What’s new in 3.2.0 (2023-11-13)#

New Features#

Eventstream#

  • Improved working with RawDataSchema. All columns of a raw DataFrame except user_id, event, timestamp are considered as custom now and added to the eventstream automatically. New argument custom_cols shapes a white list for the columns to be added only. See eventstream user guide for details.

  • EventstreamSchema can be defined as a dictionary. See eventstream user guide.

  • Synthetic events path_start and path_end are added automatically to an eventstream as if AddStartEndEvents was applied.

Data processors#

  • Added GroupEventsBulk data processor.
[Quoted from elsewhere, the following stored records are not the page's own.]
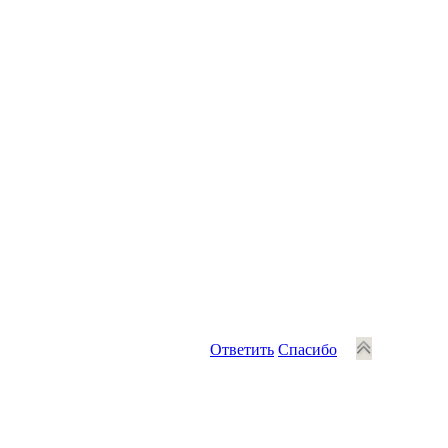
Ответить
Спасибо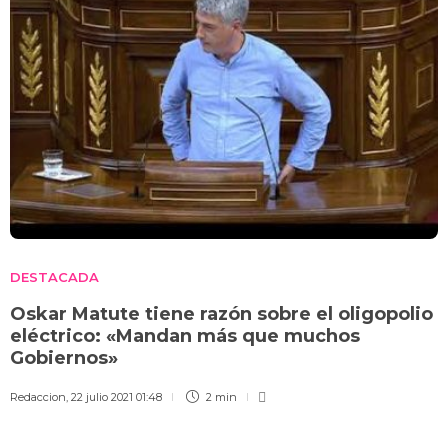
DESTACADA
Oskar Matute tiene razón sobre el oligopolio
eléctrico: «Mandan más que muchos
Gobiernos»
Redaccion
,
22 julio 2021 01:48
2 min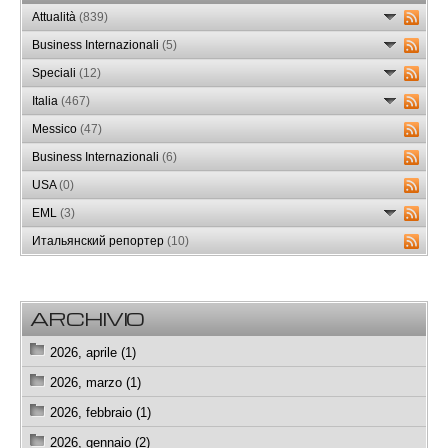
Attualità
(839)
Business Internazionali
(5)
Speciali
(12)
Italia
(467)
Messico
(47)
Business Internazionali
(6)
USA
(0)
EML
(3)
Итальянский репортер
(10)
ARCHIVIO
2026, aprile (1)
2026, marzo (1)
2026, febbraio (1)
2026, gennaio (2)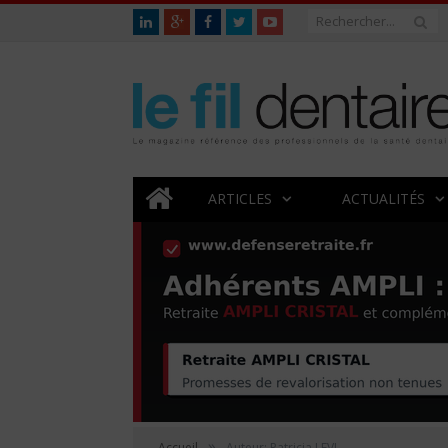
ARTICLES
ACTUALITÉS
»
Accueil
Auteur: Patricia LEVI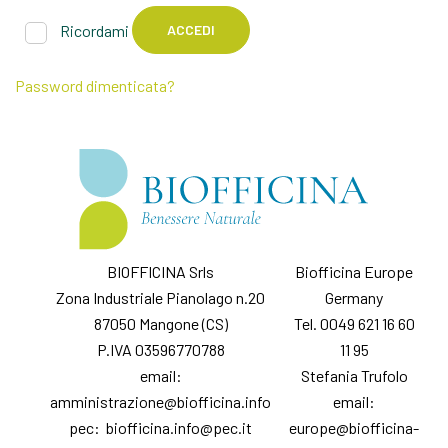
Ricordami
ACCEDI
Password dimenticata?
BIOFFICINA Srls
Biofficina Europe
Zona Industriale Pianolago n.20
Germany
87050 Mangone (CS)
Tel. 0049 621 16 60
P.IVA 03596770788
11 95
email:
Stefania Trufolo
amministrazione@biofficina.info
email:
pec: biofficina.info@pec.it
europe@biofficina-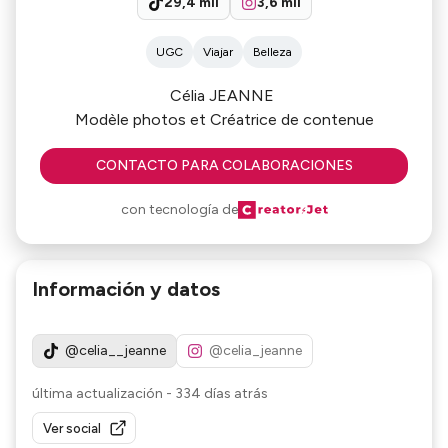
29,4 mil
3,6 mil
UGC
Viajar
Belleza
Célia JEANNE
Modèle photos et Créatrice de contenue
CONTACTO PARA COLABORACIONES
con tecnología de
Información y datos
@celia__jeanne
@celia_jeanne
última actualización
-
334 días atrás
Ver social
Now you can apply multiple grouping operations simultaneously.

stream.group_events_bulk(
    {
        'product': lambda _df: _df['event'].str.startswith('product'),
        'delivery': lambda _df: _df['event'].str.startswith('delivery')
    }
)
  • Added Pipe data processor. It allows you to modify an eventstream as if you worked with pandas DataFrame.

stream.pipe(lambda _df: _df.assign(new_column=100))
stream.filter_events(lambda _df: _df['user_id'] == 'user_12345')
  • The architecture of the data processors was improved and simplified. Some legacy features were removed.

Transition graph#

  • The default edges_weight_col and nodes_weight_col is set to user_id. It means that the default weights are associated with the number of unique users who had given transition or experienced given event.